To: fyodor_ who wrote (93418)2/20/2003 8:58:53 PM
From: Joe NYCRespond to of 275872
 
Fyo,

What the heck does that "Each 1M transfer has 8 bytes" thing mean?

I think it is one transfer over the FSB bus, and since the bus is 64 bit wide, each transfer is 8 bytes. 800M transfer / second * 8 bytes = 6.4 GB/s.

That's a surprisingly large FSB increase for Prescott, IMO. AMD really does need dual DDR-II when Prescott comes around.

I am not entirely clear on Springdale, but I know on the memory side, it is supposed to support 2 x DDR-400, and on the FSB side, it is supposed to (at some point) support 800 MHz FSB. I have no idea when the first processors supporting 800 MHz FSB will be available. I thought shortly, with launch of Springdale. What would be the point of launching Springdale otherwise?

Joe



To: fyodor_ who wrote (93418)2/20/2003 9:28:19 PM
From: Joe NYCRead Replies (3) | Respond to of 275872
 
Looking at Intel's roadmap on Tom's hardware: tomshardware.com
It seems that the processors with 800 MHz FSB will be available in Q2.

AMD really does need dual DDR-II when Prescott comes around.

AMD needs, first of all, dual DDR-I for desktop, because as is, it will be completely blown out of the water on some benchmarks. I don't really see any point in launching Athlon64 in single channel version. Maybe for notebooks (IDF demonstrations). But on desktop, it makes no sense. Maybe later in 2004, with single channel DDR-II, to revive the Duron brand.
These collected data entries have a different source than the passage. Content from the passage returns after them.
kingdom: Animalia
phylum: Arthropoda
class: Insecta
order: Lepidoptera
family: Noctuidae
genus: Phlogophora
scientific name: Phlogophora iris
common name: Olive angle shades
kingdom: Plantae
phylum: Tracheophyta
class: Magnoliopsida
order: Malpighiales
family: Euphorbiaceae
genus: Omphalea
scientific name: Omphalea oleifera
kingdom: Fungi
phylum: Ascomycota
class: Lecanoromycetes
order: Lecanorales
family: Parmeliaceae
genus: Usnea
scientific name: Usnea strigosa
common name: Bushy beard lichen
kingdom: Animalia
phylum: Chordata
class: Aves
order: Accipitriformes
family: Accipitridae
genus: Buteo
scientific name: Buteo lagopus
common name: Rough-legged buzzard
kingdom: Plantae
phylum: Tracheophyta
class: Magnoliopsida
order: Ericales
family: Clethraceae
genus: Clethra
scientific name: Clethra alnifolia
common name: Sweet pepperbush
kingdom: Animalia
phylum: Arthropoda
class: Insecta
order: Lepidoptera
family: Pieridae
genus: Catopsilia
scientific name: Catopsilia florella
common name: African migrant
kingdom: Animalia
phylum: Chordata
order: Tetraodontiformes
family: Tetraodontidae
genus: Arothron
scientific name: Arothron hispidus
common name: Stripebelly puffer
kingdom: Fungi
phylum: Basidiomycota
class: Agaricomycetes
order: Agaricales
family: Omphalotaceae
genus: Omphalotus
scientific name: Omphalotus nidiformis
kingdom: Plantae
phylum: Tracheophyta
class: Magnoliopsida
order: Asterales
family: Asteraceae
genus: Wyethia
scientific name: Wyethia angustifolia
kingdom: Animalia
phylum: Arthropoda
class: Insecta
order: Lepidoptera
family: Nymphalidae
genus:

My speculation is that AMD could launch Athlon 64 (Clawhammer), but AMD's test have shown that it was hard time reaching 3400 rating (beating 3.2 GHz P4 with 800 MHz FSB), so it is really scrapped (not postponed), and come September, AMD will launch it only as a laptop, and announce another delay, waiting for infrastructure support for desktop Opteron.